Q&A: Technology wish list | American Dental Association

Q&A: Technology wish list

Dentists share their dental practice wants — if cost was no obstacle

Advances in dental technology continue to impact and change the dental profession.

However, when buying and bringing in the latest equipment or service in the dental practice, dentists must consider their bottom line.

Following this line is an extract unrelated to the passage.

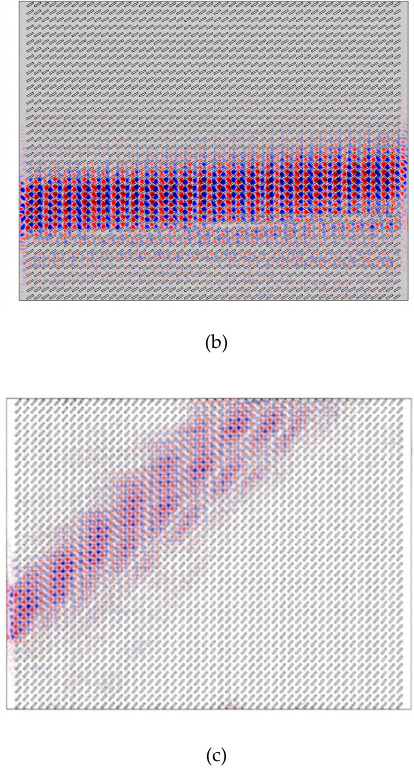
Figure 8. The displacement field simulations of the wave propagation in phononic crystals composed of star-shaped honeycomb and rectangular inclusions for ( a ) 𝜙 = 0° , ( b ) 𝜙 = 25° and ( c ) 𝜙 = 60° . The star angle of the matrix is 𝜃 = 55° and the dimensions of the rectangular inclusions are 𝑤 = 14/15𝑎 , h = a/5 .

The ADA News asked five dentists, if cost was no obstacle, what dental technologies would be on their wish list:
Photo of Dr. Chu
Dr. Chu

Norman Chu, D.D.S.

Houston, Texas

Considering our recent life changing event of the COVID-19 pandemic, I think dentists could take the opportunity to make their dental offices safer when it comes to aerosol infection control. Research has shown high-speed suction to be significantly more effective at reducing aerosol contamination than the low-speed saliva ejector. Negative pressure operatories and aerosol source-capture arms could exhaust the aerosol cloud generated in the operator working zone away from the patient’s oral cavity to outside air. High speed vacuum evacuation should also be recommended for every aerosol generating dental procedure, including dental hygiene appointments. 

Photo of Dr. Cohen
Dr. Cohen

Jessica Cohen, D.M.D.

Highland Park, Illinois

The newest Pro S Dental 3D printer. 3D printers allow my practice to keep up with the evolving times and stay efficient. It helps our workflow and branding as we make in-house retainers and aligners via uLab Systems. I currently have one SprintRay 3D printer but would love a second. Also on my wish list is another iTero Element 2 scanner. I currently have one intraoral scanner, which has allowed my office to eliminate impressions and allows for faster aligner delivery and turnaround times.

Photo of Dr. Cordido
Dr. Cordido

Andreina Cordido, D.D.S.

Plano, Texas

I would acquire a Waterlase Laser unit to be able to treat mild to moderate peri-implantitis cases and to be able to maintain implants for longer and keep them healthier. I would also acquire a Tekscan pressure mapping system to be able to improve occlusal adjustments in a more accurate and easy way. I would add more 3D printers to be able to print different types of cases at the same time. And an intraoral scanner for comfort and faster patient record taking.

Photo of Dr. Kazim
Dr. Kazim

Amir Kazim, D.D.S.

Long Beach, California

I must preface these comments by stating that I have said in both the Washington and California offices that I have worked in: You know you have truly made it financially in dentistry when you can open up any dental catalog and can say “I want this toy, that product etc.” With that being said, if money was no object, I would opt for a dental laser that can cut both soft and hard tissues. It would be such a great practice builder to offer dentistry without needles, especially when treating pediatric patients. The second item on my wish list would be a more integrative patient management software system. This would be one where I can seamlessly transition between prescriptions, X-ray, notes and teledentistry.

Photo of Dr. Mantel
Dr. Mantel

Alison Mantel, D.D.S.

Cedarburg, Wisconsin

First on my list is a cone beam computed tomography, or CBCT, machine. It gives so much valuable information regarding the location of impacted teeth that it would greatly aid in my treatment planning. Second on my list is a third scanner. As we move away from impressions, there is a growing list of procedures that can be scanned for, and the wait for one sometimes creates a clinic backlog. Thirdly, since we have moved to in-house aligner production, a machine that trims aligners would save my lab lady a lot of time and effort.